NIFA partners with Purdue and the National Science Foundation to track doctorates earned and jobs available in agriculture.
What are the trends in agricultural education and employment? When students achieve advanced degrees in agriculture, forestry or consumer science do they lean towards ag-economics or genetics? What kinds of jobs can these new graduates expect to have after they earn their diploma? What do faculty in the food, forestry, and consumer sciences earn? NIFA and the greater agri-science community have a vested interest in knowing the answer to these questions. That why NIFA provides funding to top-level analysts in academia and industry to stay on top of these issues. NIFA shares the resulting data free to the public.
Survey of Earned Doctorates
NIFA partners with the National Science Foundation to obtain data on the number and characteristics of individuals receiving research doctoral degrees from U.S. institutions.
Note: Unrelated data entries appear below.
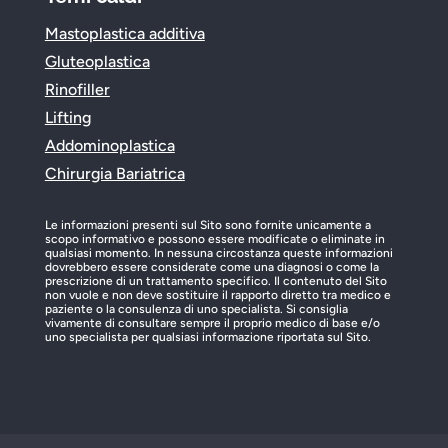
Mastoplastica additiva
Gluteoplastica
Rinofiller
Lifting
Addominoplastica
Chirurgia Bariatrica
Le informazioni presenti sul Sito sono fornite unicamente a
scopo informativo e possono essere modificate o eliminate in
qualsiasi momento. In nessuna circostanza queste informazioni
dovrebbero essere considerate come una diagnosi o come la
prescrizione di un trattamento specifico. Il contenuto del Sito
non vuole e non deve sostituire il rapporto diretto tra medico e
paziente o la consulenza di uno specialista. Si consiglia
vivamente di consultare sempre il proprio medico di base e/o
uno specialista per qualsiasi informazione riportata sul Sito.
The results are used to assess trends in Ph.D. production. This information is used frequently by educational and labor force planners within the federal government and in academia.
Employment Opportunities for College Graduates in the U.S. Food, Agriculture, and Natural Resource Systems
The latest study covers the years 2010 through 2015 and is conducted as a result of Congressional action taken in 1977 when Congress designated the U.S. Department of Agriculture (USDA) as the lead federal agency for higher education in the food and agricultural sciences. The study identified graduates with baccalaureate or higher degrees in agriculture, natural resources, veterinary medicine, or closely allied specializations. This study examines those graduates who qualify for and generally enter scientific and professional occupations within the broadly defined careers of the food and agricultural sciences.
Beginning in 1980 and continuing every 5 years, this study has used the most recent annual Integrated Postsecondary Education Data System surveys data to determine the supply of graduates in agriculture, natural resources, and veterinary sciences. The demand for employment is generated using the U.S. Department of Labor, Bureau of Labor Statistics projections.
This year’s study identifies 54,400 annual job openings for new graduates from 2010 through 2015. To fill these openings, an average of 29,300 graduates is expected annually from colleges of agriculture and life sciences, forestry and natural resources, and veterinary medicine. In addition, approximately 24,200 qualified graduates each year from allied fields, including biological sciences, engineering, health sciences, business, and communication will compete for these positions. Four major factors will define the market for graduates in the next 5 years: macroeconomic conditions and retirements; consumer preferences for nutritious and safe foods; food, energy, and environment public policy choices; and global market shifts in population, income, food, and energy.
Food and Agricultural Education Information System
FAEIS compiles nationwide higher education data for the life, food, veterinary, human, natural resource, and agricultural sciences. These data include Student enrollment and faculty counts and salaries. Visitors to the FAEIS website can use it conduct analysis or have custom data searches made for them. This is a NIFA partnership with Virgina Tech.